You can use DWT->CYCCNT as suggested above, but it's not enabled by default since uses the DWT, a debug feature, and is missing on the M0.
Plus you'd need to consider rollovers, and will have jitter from event to comparison.
The required initialization is mentioned in our code examples. Obviously on parts that don't have DWT, it won't be available.
Roll-over with classic *unsigned* arithmetic is actually a non-problem, as long as it doesn't roll-over more than once (which is impossible with the above code, unless it gets interrupted for a very long time, which would make your delay loop completely borked anyway (a 32-bit counter @100MHz will span over 42s). Something that's nice to know. Keep your variables all unsigned here.
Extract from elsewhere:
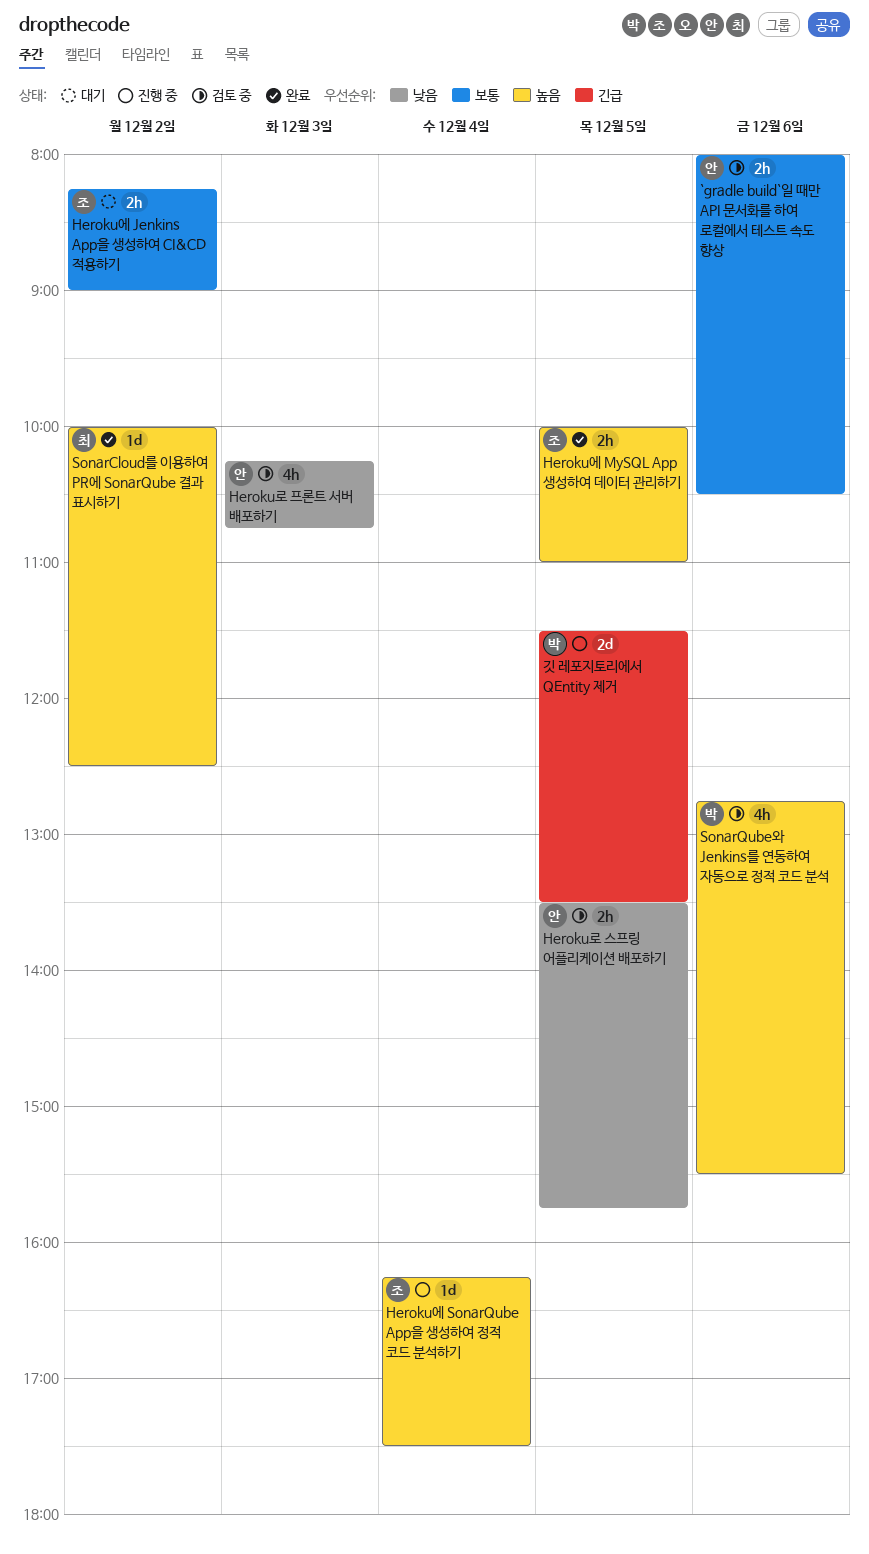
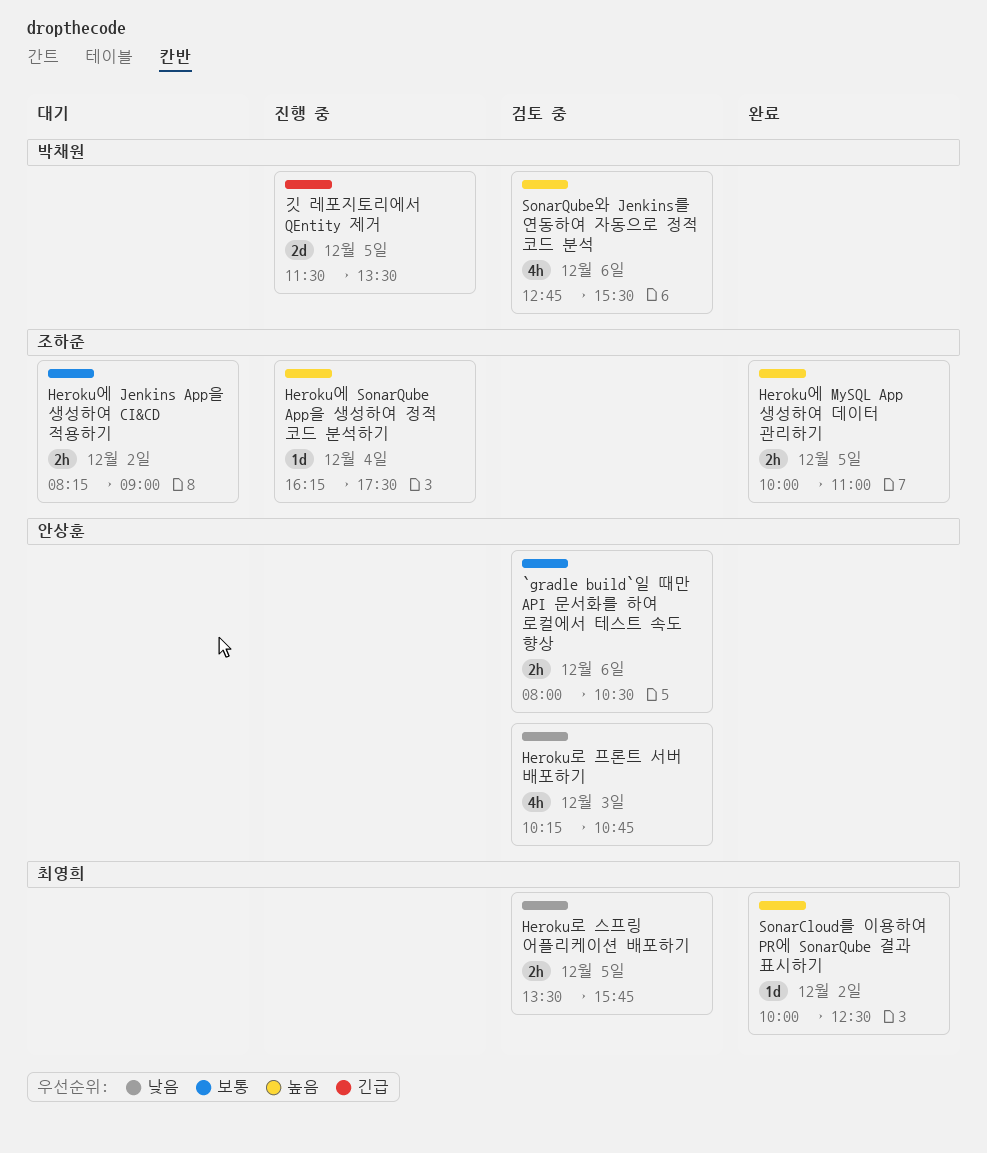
Heroku로 스프링 어플리케이션 배포하기, owner: 안상훈 -> 최영희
Consider for instance a roll-over, with a start value of 0xFFFFFFF0 and an end value of say, 0x100. Now what is the 32-bit, unsigned difference (0x100 - 0xFFFFFFF0) ? 0x110. Which is still right.
The only problem, as I said, is if it rolls over more than once.
Jitter? Yes it will never be cycle accurate, but still much more predictable and easy to use than an hand-written delay loop in assembly or worse, in C (again unless your target is so simple that you can really write code with a cycle-accurate execution, which is not really possible on most ARM CPUs.)